Le chantier de Clay entre dans sa phase la plus concrète avec un premier coulage de béton lancé plus d’un trimestre avant le calendrier initial. En parallèle, Micron revoit nettement à la hausse son pari industriel américain, poussé par l’explosion de la demande mémoire liée à l’IA.
Micron porte son plan américain au-delà de 250 milliards de dollars
Le fabricant de mémoire prévoit désormais de dépenser plus de 250 milliards de dollars aux États-Unis d’ici 2035, soit environ 231 milliards d’euros à titre indicatif. L’objectif de long terme reste clair : produire 40 % de sa DRAM sur le sol américain, tout en augmentant le volume d’emplois directs et indirects liés à cette montée en puissance.
Micron précise aussi vouloir injecter jusqu’à 3 milliards de dollars supplémentaires, soit environ 2,8 milliards d’euros, dans l’écosystème domestique de la chaîne d’approvisionnement des semi-conducteurs afin de soutenir son empreinte industrielle américaine. Le groupe lie explicitement cette accélération à la demande croissante en mémoire de pointe dans l’ère de l’IA.
Le site de New York avance plus vite que prévu
Moins de six mois après le lancement officiel du chantier en janvier 2026, le site de Clay, dans l’État de New York, a bouclé ses premiers travaux structurants et passe à la construction verticale. Micron a retenu Bechtel pour l’ingénierie, l’approvisionnement et la construction du premier fab new-yorkais, aux côtés de Jacobs pour l’architecture et l’ingénierie de conception, et de Gilbane Building Company pour la préconstruction et les infrastructures de site.
À ce stade, environ 675 millions de dollars, soit près de 624 millions d’euros, ont déjà été orientés vers des entreprises, fournisseurs et sous-traitants basés dans l’État de New York. Cela représente plus de la moitié de la valeur totale attribuée jusqu’ici. Micron cite notamment Syracuse, Liverpool, Rome, Rochester, Watertown, Buffalo et Binghamton.
Plus de 80 % des travailleurs présents sur le site jusqu’à présent sont des résidents de l’État de New York. À pleine charge, la construction mobilisera des milliers de professionnels qualifiés, avec un impact direct attendu sur les métiers syndiqués, l’apprentissage, les programmes locaux de formation, les sous-traitants spécialisés et les fournisseurs.
Jusqu’à quatre fabs et 50 000 emplois à New York
Avec jusqu’à quatre fabs prévus sur le projet new-yorkais, Micron parle du plus gros investissement privé de l’histoire de l’État. L’ensemble devrait générer 50 000 emplois à New York, dont 9 000 postes directs chez Micron.
Le groupe rappelle aussi que son déploiement industriel américain ne se limite pas à New York. Dans l’Idaho, la sortie des premiers wafers est attendue mi-2027 pour le premier fab et fin 2028 pour le second. En Virginie, Micron a lancé plus tôt cette année la production initiale de sa DDR4 en technologie 1α, destinée aux marchés automobile, industriel, médical, aérospatial et défense, où les cycles de vie produits restent longs.

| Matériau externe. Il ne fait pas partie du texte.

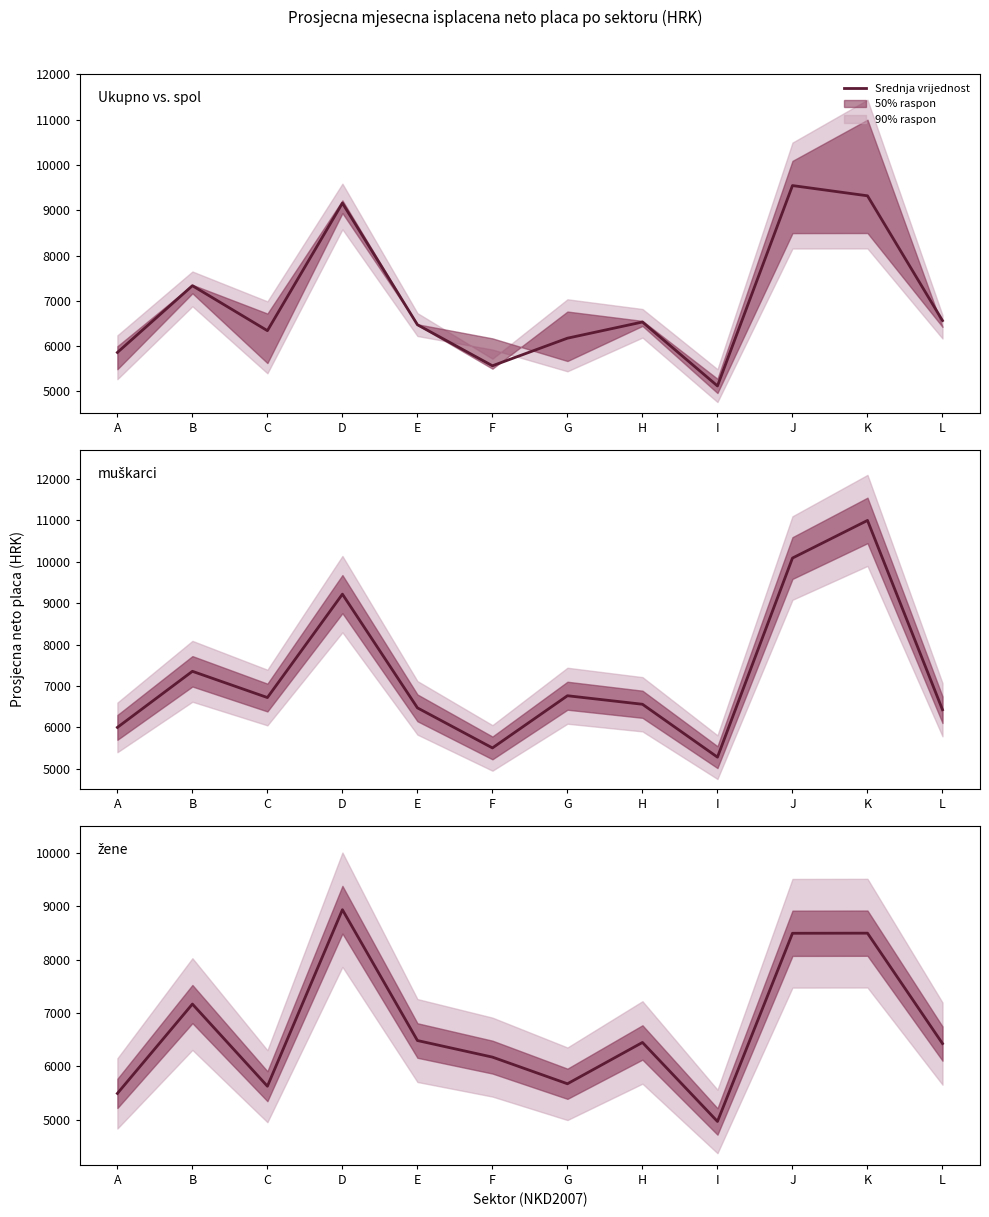

Does the chart have visible grid lines?

No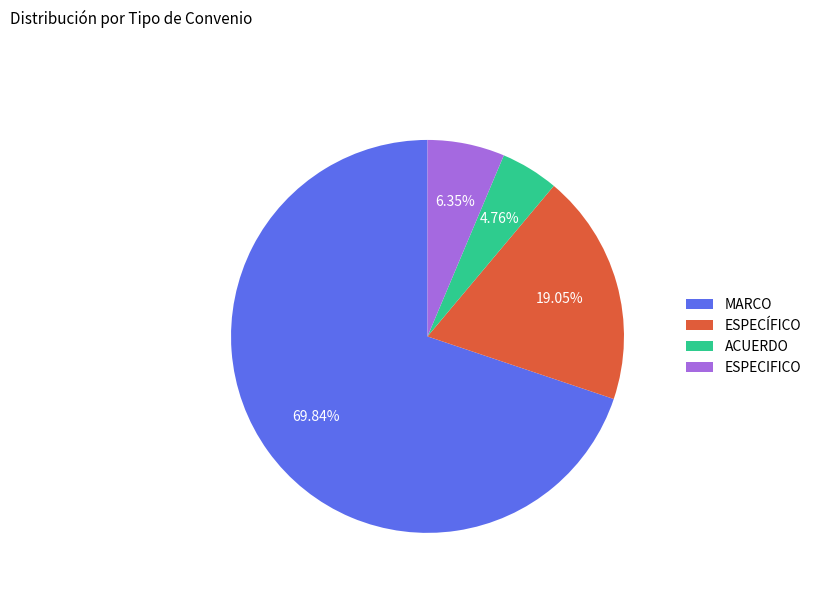

Combined, do ACUERDO and ESPECIFICO account for over 50%?

No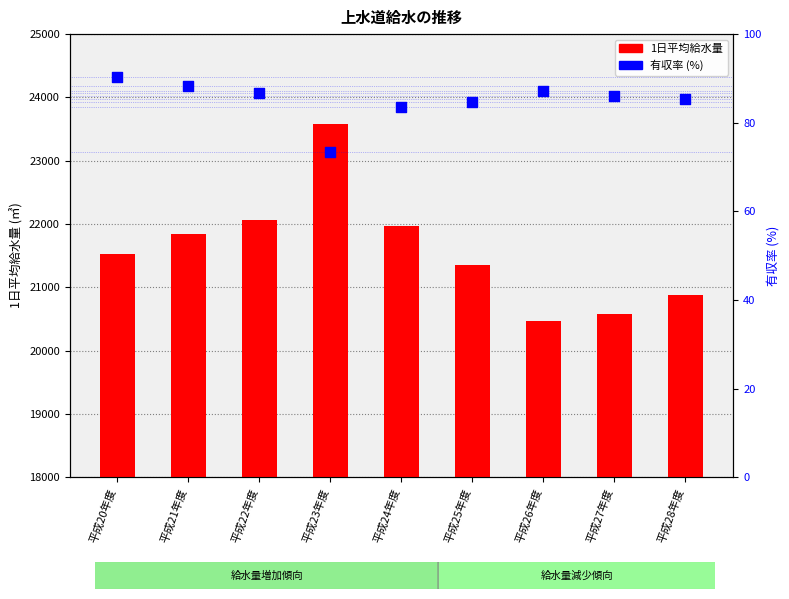

What are all the series names shown in the legend?

1日平均給水量, 有収率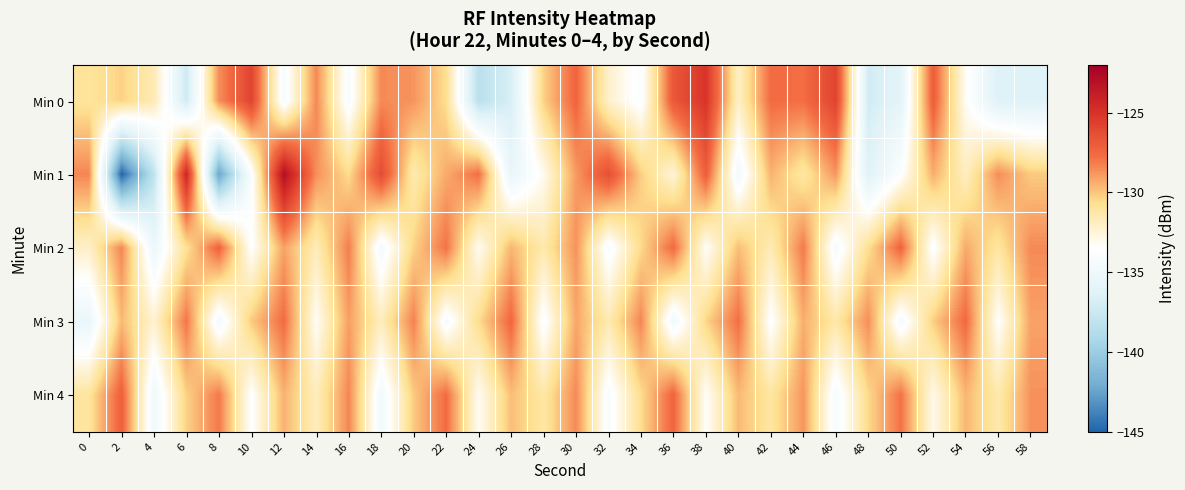

Rank the series by their maximum value, from highest to lowest.

Min 1, Min 0, Min 4, Min 2, Min 3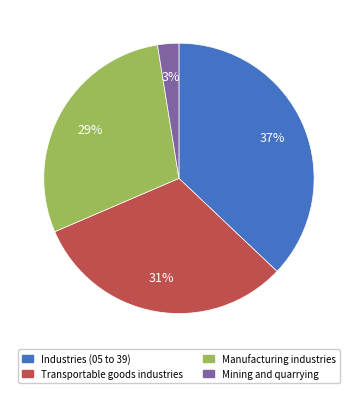

Is there a majority slice in this chart?

No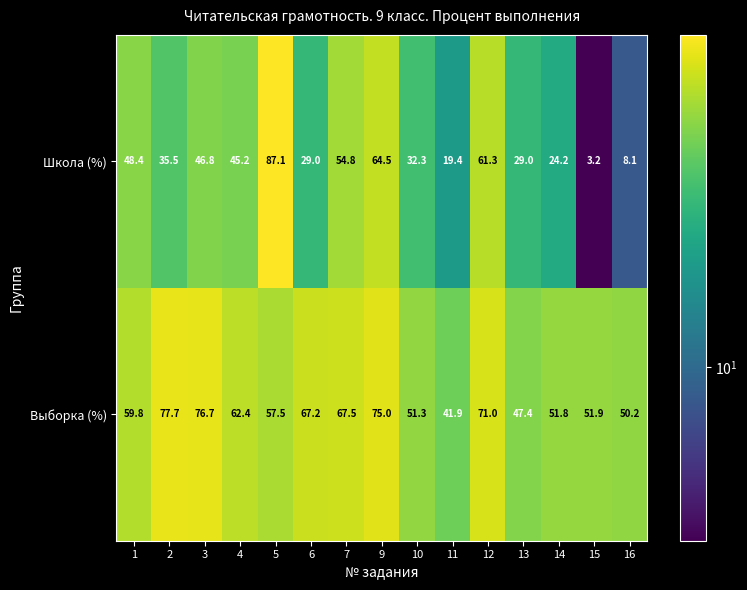

Which series changed the most between 1 and 6?

Школа (%)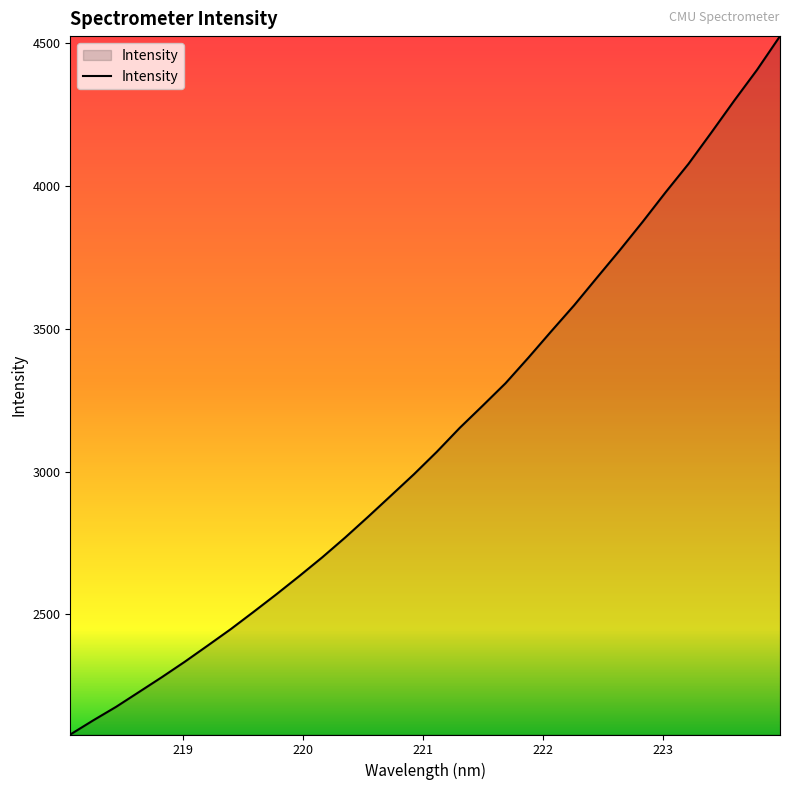

What is the minimum value shown in the chart?

2079.2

La bascule de Micron vers la production locale ne se limite pas aux usines géantes : le lancement de la DRAM 1α à Manassas montre déjà comment ce plan industriel se traduit sur des lignes bien réelles.

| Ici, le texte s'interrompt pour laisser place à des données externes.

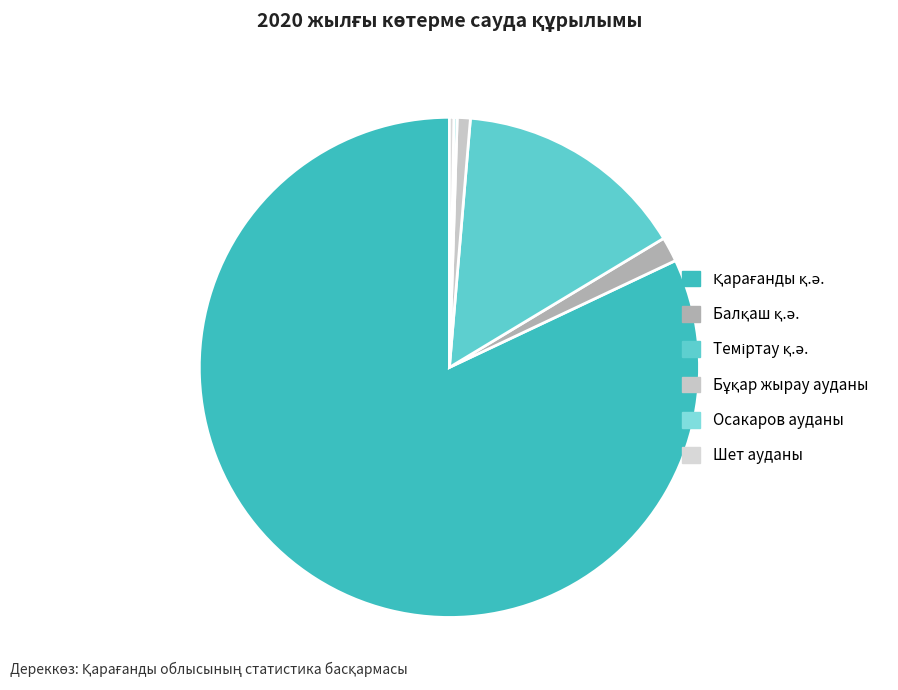

Approximately how many times larger is the value at Теміртау қ.ә. compared to Қарағанды қ.ә.?

0.2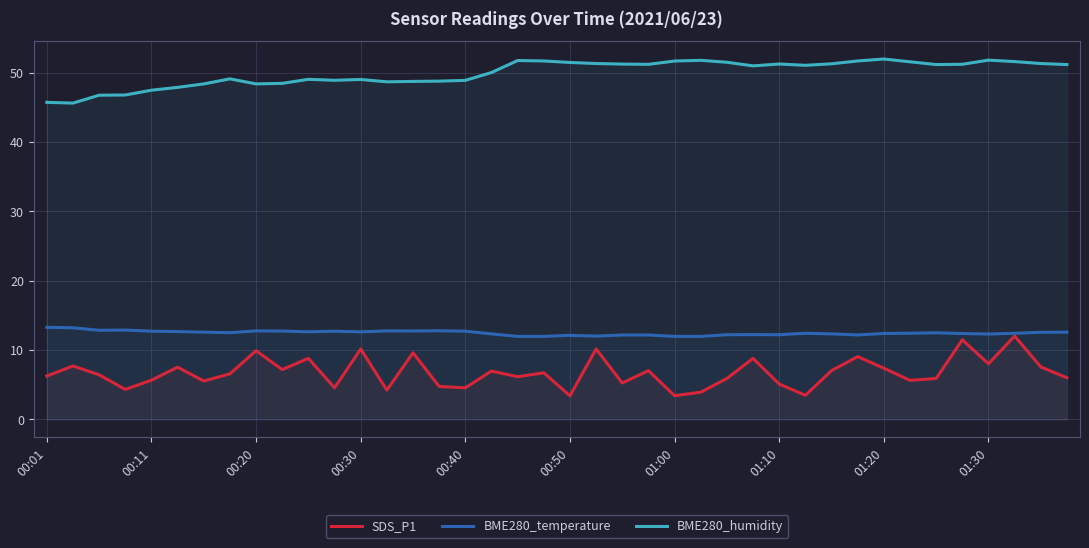

How many data points in SDS_P1 are less than 6?

16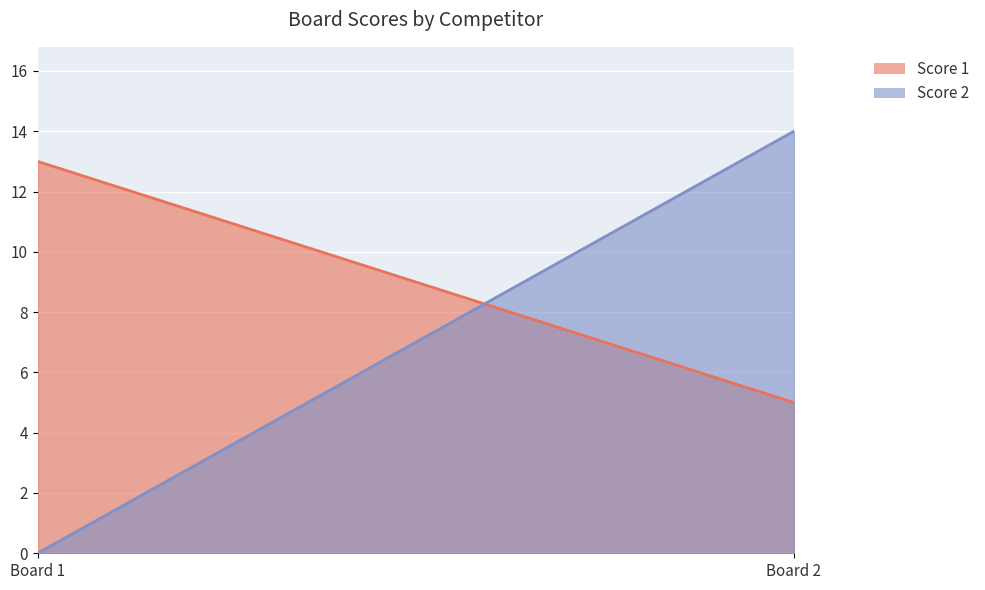

Which has a higher value, 2 or 1?

1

Une stratégie industrielle qui dépasse le seul effet d’annonce
En agrégeant New York, l’Idaho et la Virginie, Micron estime que ses projets soutiendront plus de 90 000 emplois. Le dossier s’inscrit aussi dans une logique politique et industrielle plus large, avec une aide fédérale rappelée à 6,1 milliards de dollars via le CHIPS Act, complétée par des crédits d’impôt à l’investissement.
Micron a par ailleurs engagé plus de 50 millions de dollars dans des priorités locales en Central New York, entre formation, STEM, logement, transports, garde d’enfants et initiatives pour les anciens combattants. Le groupe a aussi annoncé un programme de 250 millions de dollars autour des « Trump Accounts », avec un dépôt initial de 250 dollars pour les enfants éligibles dans les communautés où l’entreprise opère.

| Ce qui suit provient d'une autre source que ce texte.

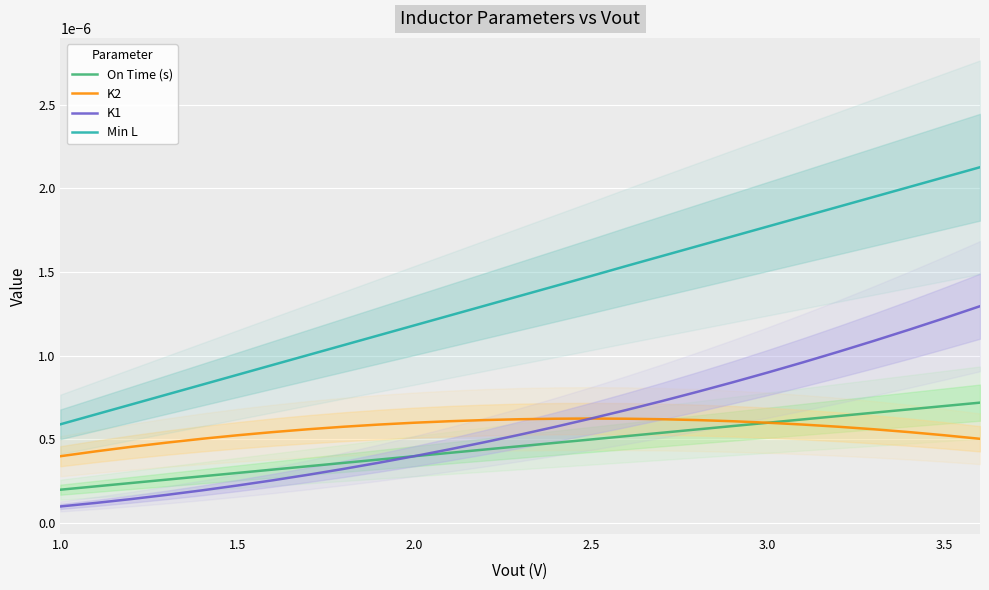

Reading right to left, extract all data points from this chart.

On Time (s): 0.0	0.0	0.0	0.0	0.0	0.0	0.0	0.0	0.0	0.0	0.0	0.0	0.0	0.0	0.0	0.0	0.0	0.0	0.0	0.0	0.0	0.0	0.0	0.0	0.0	0.0	0.0
K2: 0.0	0.0	0.0	0.0	0.0	0.0	0.0	0.0	0.0	0.0	0.0	0.0	0.0	0.0	0.0	0.0	0.0	0.0	0.0	0.0	0.0	0.0	0.0	0.0	0.0	0.0	0.0
K1: 0.0	0.0	0.0	0.0	0.0	0.0	0.0	0.0	0.0	0.0	0.0	0.0	0.0	0.0	0.0	0.0	0.0	0.0	0.0	0.0	0.0	0.0	0.0	0.0	0.0	0.0	0.0
Min L: 0.0	0.0	0.0	0.0	0.0	0.0	0.0	0.0	0.0	0.0	0.0	0.0	0.0	0.0	0.0	0.0	0.0	0.0	0.0	0.0	0.0	0.0	0.0	0.0	0.0	0.0	0.0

Pour le marché mémoire, ce calendrier compte autant que les montants. Si Micron tient sa trajectoire, les États-Unis pèseront beaucoup plus lourd dans la production mondiale de DRAM avancée, avec un enjeu qui dépasse la souveraineté industrielle : sécuriser l’approvisionnement en mémoire nécessaire aux serveurs IA, là où la pression sur les volumes et les marges continue de remodeler toute la filière.